Task:
Search the records below for the string "knee" and copy each line where it turns up.

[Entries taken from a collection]
————

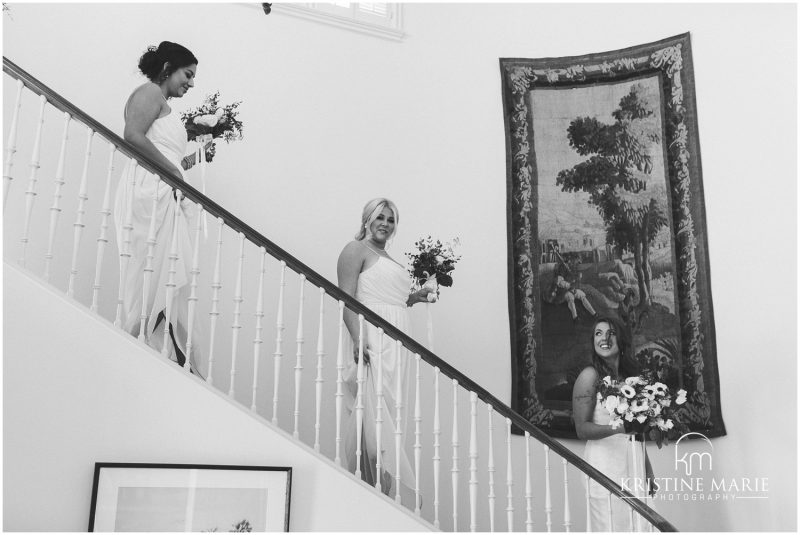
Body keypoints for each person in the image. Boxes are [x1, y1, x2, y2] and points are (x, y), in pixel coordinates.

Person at [114, 41, 209, 376]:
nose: (192, 83)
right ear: (168, 67)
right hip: (148, 190)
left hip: (165, 190)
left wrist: (191, 160)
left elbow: (165, 151)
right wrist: (171, 172)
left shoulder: (164, 104)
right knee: (150, 267)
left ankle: (161, 346)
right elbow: (133, 136)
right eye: (188, 74)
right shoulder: (149, 92)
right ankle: (141, 339)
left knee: (166, 268)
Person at [336, 198, 433, 505]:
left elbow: (395, 301)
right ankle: (367, 492)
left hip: (397, 343)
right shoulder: (355, 250)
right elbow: (346, 298)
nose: (386, 224)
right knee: (373, 415)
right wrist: (357, 337)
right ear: (367, 218)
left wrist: (416, 296)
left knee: (392, 413)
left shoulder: (388, 256)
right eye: (381, 217)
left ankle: (384, 496)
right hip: (372, 339)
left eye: (391, 220)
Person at [572, 317, 653, 531]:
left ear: (622, 339)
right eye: (598, 333)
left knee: (642, 528)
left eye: (611, 333)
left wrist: (647, 467)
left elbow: (637, 427)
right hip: (604, 465)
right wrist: (618, 428)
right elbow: (581, 429)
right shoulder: (589, 376)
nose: (604, 338)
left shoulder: (631, 378)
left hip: (634, 464)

————

Task solution:
right knee: (150, 267)
left knee: (166, 268)
right knee: (373, 415)
left knee: (392, 413)
left knee: (642, 528)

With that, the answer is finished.